Endothelin Receptor Antagonists
Increased concentrations of endothelin-1 (ET-1), a potent vasoconstrictor, are found in the plasma and lung tissue of patients with pulmonary hypertension secondary to congenital heart disease and also in patients with liver disease. The involvement of ET-1 as a modulator of increased PVR in pulmonary arterial hypertension patients has led to the development of endothelin receptor antagonists as potential therapeutic agents. Bosentan is an orally active, nonpeptide, competitive antagonist of both ET-A and ET-B (endothelin type A and B) receptors, with a slightly higher affinity for the ET-A receptor. Bosentan is the only approved oral medication for the treatment of pulmonary arterial hypertension in the United States. The orally active selective ET-A receptor antagonist, sitaxsentan, is currently in clinical trials. The potential for hepatic toxicity with therapeutic doses of these agents precludes their use in the treatment of portopulmonary hypertension. Bosentan resulted in a threefold increase in aminotransferase enzymes in 11% of patients treated in the clinical development program.28 Similar hepatotoxic findings have also been reported with sitaxsentan.29 Another orally active selective ET-A receptor antagonist, ambrisentan, is currently entering phase 3 clinical trials. The potential for liver toxicity with this agent is currently unknown.

L-arginine
L-arginine is a substrate for the production of nitric oxide by the enzyme nitric oxide synthase. Oral supplementation of Larginine could possibly lead to an increase in endogenous nitric oxide production and subsequent pulmonary vascular dilation. Modest decreases in PVR and improved exercise capacity were noted in 10 patients with pulmonary arterial hypertension following 1 week of oral L-arginine supplementation. 30 Additional studies will be necessary to confirm the potential role of L-arginine supplementation in the management of pulmonary arterial hypertension and portopulmonary hypertension. As with nitric oxide administration, increased levels of endogenous nitric oxide in patients with liver disease may blunt the therapeutic response observed with L-arginine.
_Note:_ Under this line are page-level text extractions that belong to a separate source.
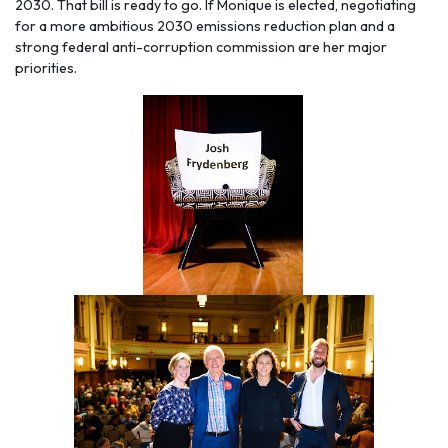
2030. That bill is ready to go. If Monique is elected, negotiating
for a more ambitious 2030 emissions reduction plan and a
strong federal anti-corruption commission are her major
priorities.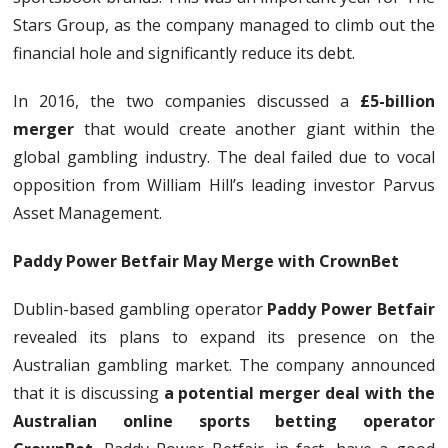
Stars Group, as the company managed to climb out the
financial hole and significantly reduce its debt.
In 2016, the two companies discussed a
£5-billion
merger
that would create another giant within the
global gambling industry. The deal failed due to vocal
opposition from William Hill’s leading investor Parvus
Asset Management.
Paddy Power Betfair May Merge with CrownBet
Dublin-based gambling operator
Paddy Power Betfair
revealed its plans to expand its presence on the
Australian gambling market. The company announced
that it is discussing
a potential merger deal with the
Australian online sports betting operator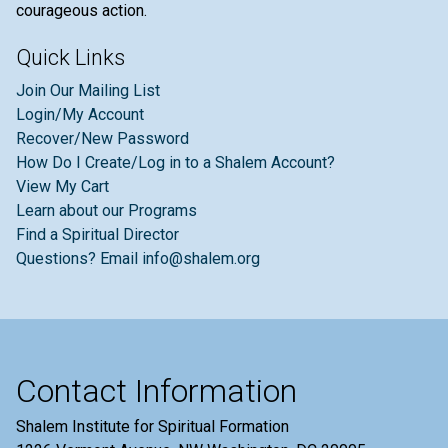
courageous action.
Quick Links
Join Our Mailing List
Login/My Account
Recover/New Password
How Do I Create/Log in to a Shalem Account?
View My Cart
Learn about our Programs
Find a Spiritual Director
Questions? Email info@shalem.org
Contact Information
Shalem Institute for Spiritual Formation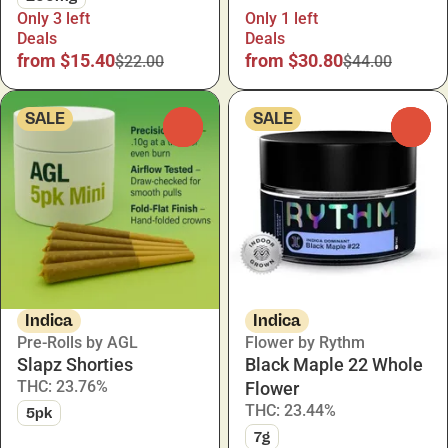
Only 3 left
Only 1 left
Deals
Deals
from $15.40
from $30.80
$22.00
$44.00
SALE
SALE
0
0
Indica
Indica
Pre-Rolls by AGL
Flower by Rythm
Slapz Shorties
Black Maple 22 Whole
THC: 23.76%
Flower
THC: 23.44%
5pk
7g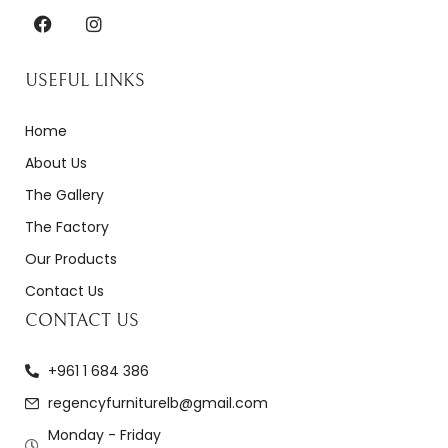
USEFUL LINKS
Home
About Us
The Gallery
The Factory
Our Products
Contact Us
CONTACT US
+961 1 684 386
regencyfurniturelb@gmail.com
Monday - Friday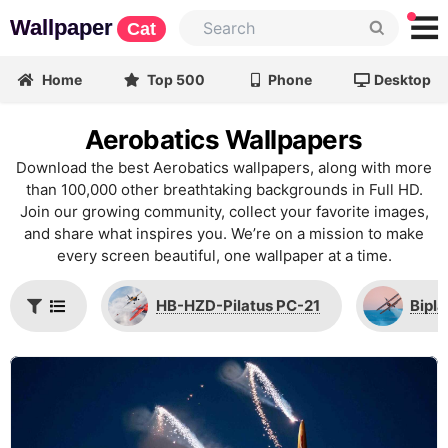
Wallpaper
Cat
Home
Top 500
Phone
Desktop
Aerobatics Wallpapers
Download the best Aerobatics wallpapers, along with more
than 100,000 other breathtaking backgrounds in Full HD.
Join our growing community, collect your favorite images,
and share what inspires you. We’re on a mission to make
every screen beautiful, one wallpaper at a time.
HB-HZD-Pilatus PC-21
Bipl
Conclusions and Implications for Clinical Practice
The therapeutic agents available for the treatment of portopulmonary hypertension have been primarily used in the treatment of pulmonary arterial hypertension. Not all of the available pulmonary arterial hypertension treatments have been systematically evaluated in portopulmonary hypertension patients. Clinical experience is most extensive with intravenous epoprostenol for this patient population. Epoprostenol improves the hemodynamics of portopulmonary hypertension and can be used as a bridge to orthotopic liver transplantation. Recent data would suggest that continuous subcutaneous treprostinil infusion has a beneficial effect on portopulmonary hypertension patient functional class and overall mortality. Inhaled iloprost has not been adequately studied in this population and inhaled nitric oxide has pulmonary selectivity, but the data in portopulmonary hypertension patients have been conflicting. Bosentan, an orally active endothelin receptor antagonist, has demonstrated efficacy in pulmonary arterial hypertension but should be avoided in patients with portopulmonary hypertension because of its potential for liver toxicity. Because of altered hepatic metabolism in cirrhotic patients, therapeutic agents with extrahepatic mechanisms of excretion and without specific hepatic toxicity are preferred in the treatment of portopulmonary hypertension. Potentially useful agents for future study include phosphodiesterase inhibitors, “nonhepatotoxic” endothelin receptor antagonists, and L-arginine. Studies of combination therapy in pulmonary arterial hypertension, utilizing agents with differing mechanisms of action, are anxiously awaited and may also have application in portopulmonary hypertension.